- [Data shown]
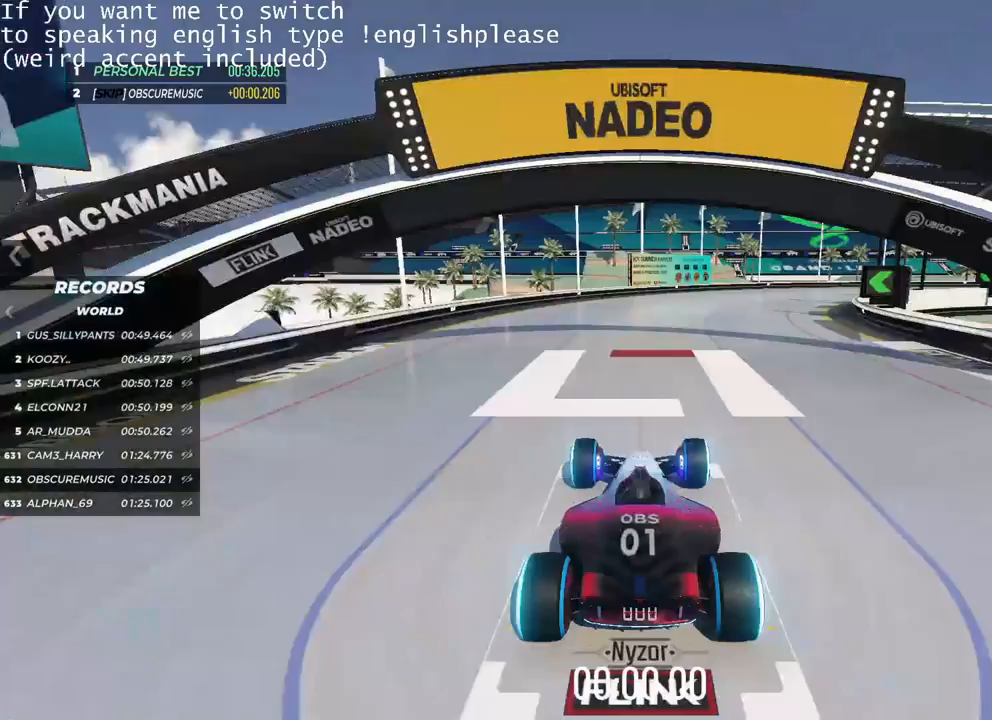
{"keys": [], "events": []}
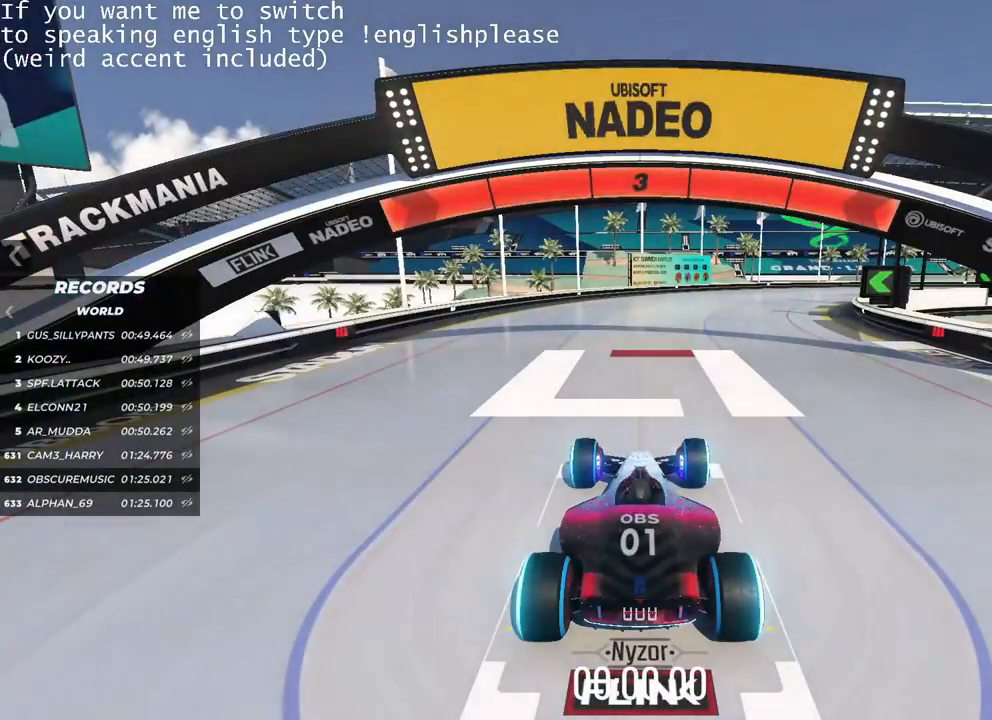
{"keys": [], "events": []}
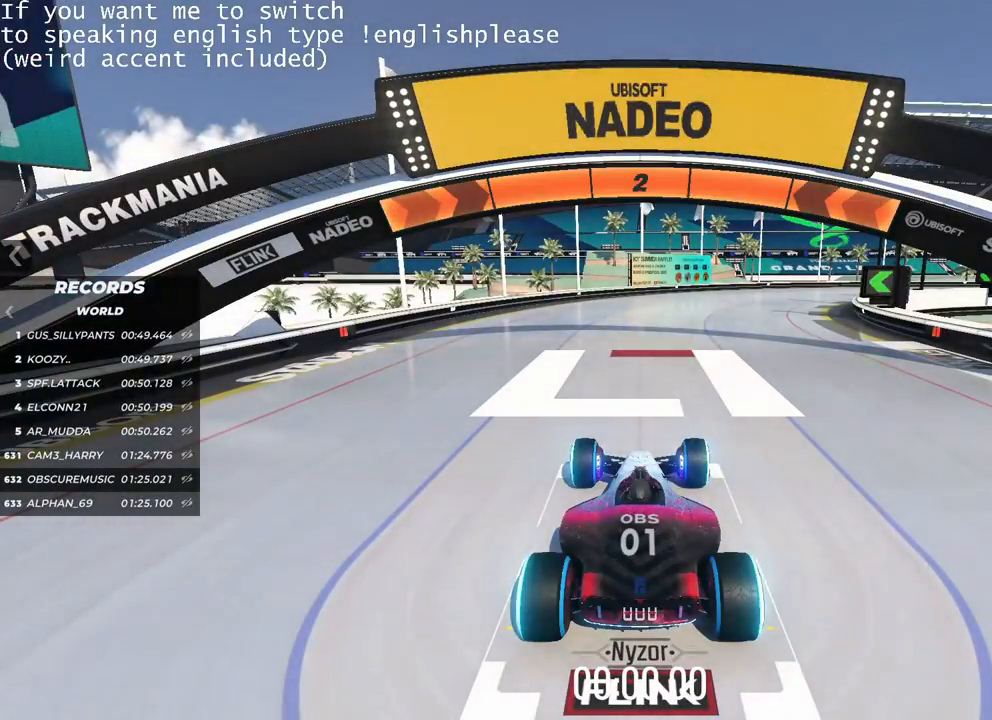
{"keys": [], "events": []}
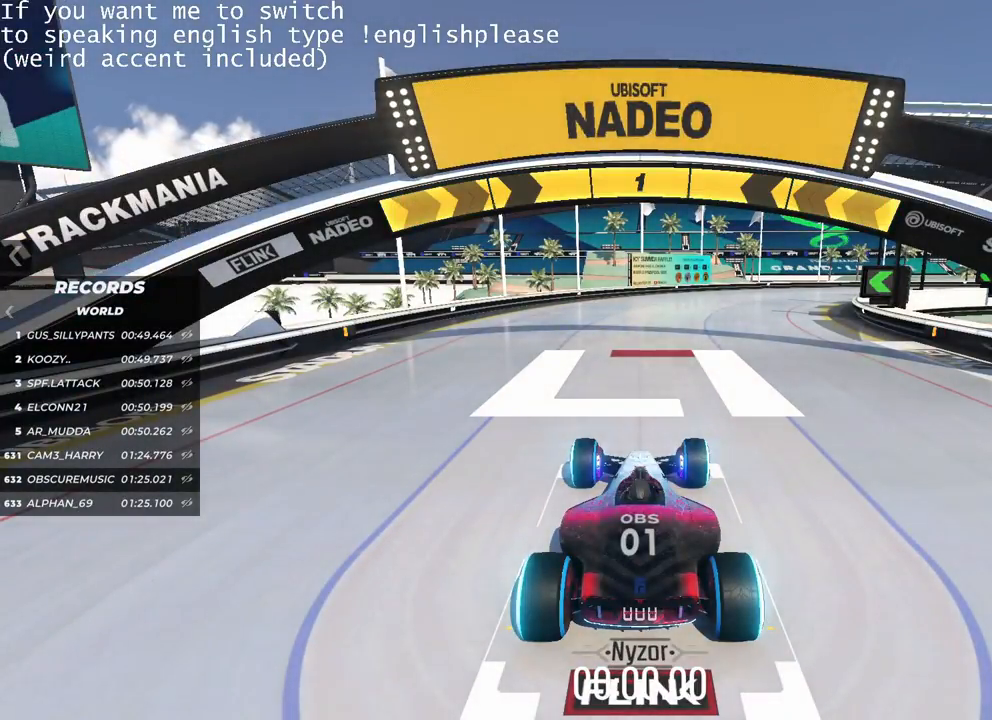
{"keys": ["up"], "events": [[50, "up", "down"]]}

- [Exercise brief]
Retype the full listing above precisely. Exclude each picture you find in it.

- [Result for this exercise]
{"keys": [], "events": []}
{"keys": [], "events": []}
{"keys": [], "events": []}
{"keys": ["up"], "events": [[50, "up", "down"]]}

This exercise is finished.